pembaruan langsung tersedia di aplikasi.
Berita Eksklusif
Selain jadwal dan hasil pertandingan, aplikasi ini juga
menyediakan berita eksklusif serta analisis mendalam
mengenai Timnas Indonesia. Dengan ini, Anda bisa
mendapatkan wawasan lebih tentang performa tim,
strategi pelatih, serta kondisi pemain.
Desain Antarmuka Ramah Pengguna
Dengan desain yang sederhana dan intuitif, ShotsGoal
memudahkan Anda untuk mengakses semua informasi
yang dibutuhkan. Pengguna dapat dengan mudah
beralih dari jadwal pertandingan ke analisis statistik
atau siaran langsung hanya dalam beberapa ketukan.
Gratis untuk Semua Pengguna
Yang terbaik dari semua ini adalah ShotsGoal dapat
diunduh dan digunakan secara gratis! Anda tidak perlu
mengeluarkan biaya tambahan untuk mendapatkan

━━━━━━

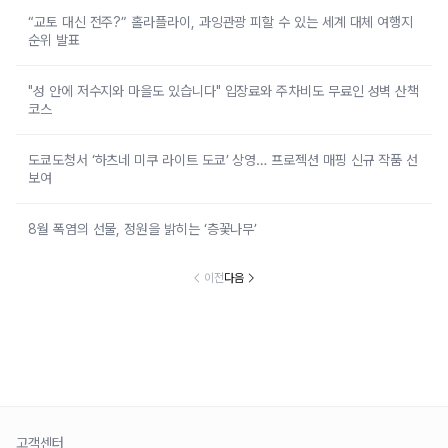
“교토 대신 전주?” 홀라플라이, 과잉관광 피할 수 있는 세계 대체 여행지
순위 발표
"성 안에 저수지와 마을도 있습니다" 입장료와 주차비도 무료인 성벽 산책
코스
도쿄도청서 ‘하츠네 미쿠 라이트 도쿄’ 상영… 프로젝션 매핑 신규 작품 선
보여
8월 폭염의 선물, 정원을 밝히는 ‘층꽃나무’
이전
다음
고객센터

━━━━━━

Task:
Everything above from the line containing "pembaruan langsung tersedia di aplikasi." down to the line containing "Gratis untuk Semua Pengguna" is to be transcribed exactly, with both of those lines included and nothing else added.

Solution for this problem:
pembaruan langsung tersedia di aplikasi.
Berita Eksklusif
Selain jadwal dan hasil pertandingan, aplikasi ini juga
menyediakan berita eksklusif serta analisis mendalam
mengenai Timnas Indonesia. Dengan ini, Anda bisa
mendapatkan wawasan lebih tentang performa tim,
strategi pelatih, serta kondisi pemain.
Desain Antarmuka Ramah Pengguna
Dengan desain yang sederhana dan intuitif, ShotsGoal
memudahkan Anda untuk mengakses semua informasi
yang dibutuhkan. Pengguna dapat dengan mudah
beralih dari jadwal pertandingan ke analisis statistik
atau siaran langsung hanya dalam beberapa ketukan.
Gratis untuk Semua Pengguna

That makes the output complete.